I'm a game developer, and I've been struggling with a kinematics problem in the development process of my current project.

I have some stationary objects that are suddenly affected by gravity after a period of time. Now, after say 2 seconds, I want those objects to 'cancel' their free falling, and return to their starting positions. Currently, I do this by inversing their downward velocity as soon as I want them to move up again. However, they never quite reach their starting position, since they are still affected by that gravitational force. How do I 'reverse calculate' this gravitational force, so that the upward velocity is big enough to move the objects back up at their starting positions while still being affected by gravity? Note that drag doesn't come into play, it's just the gravitational acceleration of $$-9.81m/s^2$$.

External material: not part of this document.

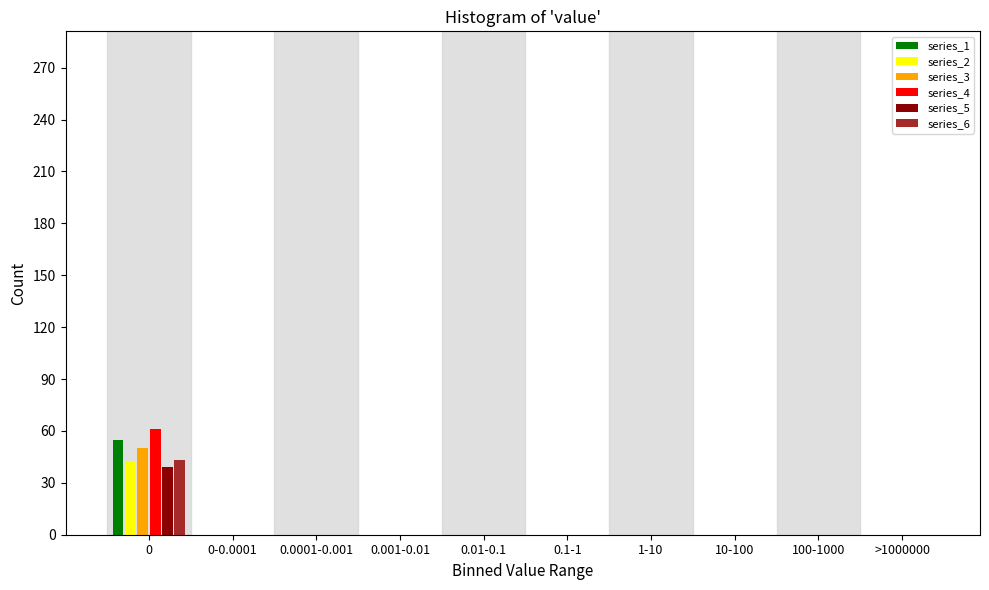

The series_1 series shows 0 at 1-10. True or false?

True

• something must be wrong, reversing the velocity should work, unless there were other forces acting in addition to gravity? – Wolphram jonny Dec 13 '19 at 17:24

An easy way to do this is to give them enough kinetic energy to return to their starting position. That is (in your case $$g=9.81$$):
$$\frac{1}{2}v_{\text{up}}^2 = g\Delta z \Rightarrow v_{\text{up}} = \sqrt{2g\Delta z}$$
So, by changing the current object's velocity to the velocity $$v_{\text{up}}$$ above, it should return to its original position ($$z = \Delta z$$, assuming you are currently at $$z = 0$$) exactly.
If you do not know exactly the position of the object, it can be calculated as $$\Delta z = \frac{1}{2}g(\Delta t)^2$$, where $$\Delta t$$ is the time past since the free fall was activated. This can be derived easily by solving the differential equation dictating free fall ($$\ddot{z} = -g \Rightarrow z = -\frac{1}{2}gt^2 + C_1t+ C_2$$ and imposing the initial conditions $$z(0) = \Delta z, \dot{z}(0)=0$$).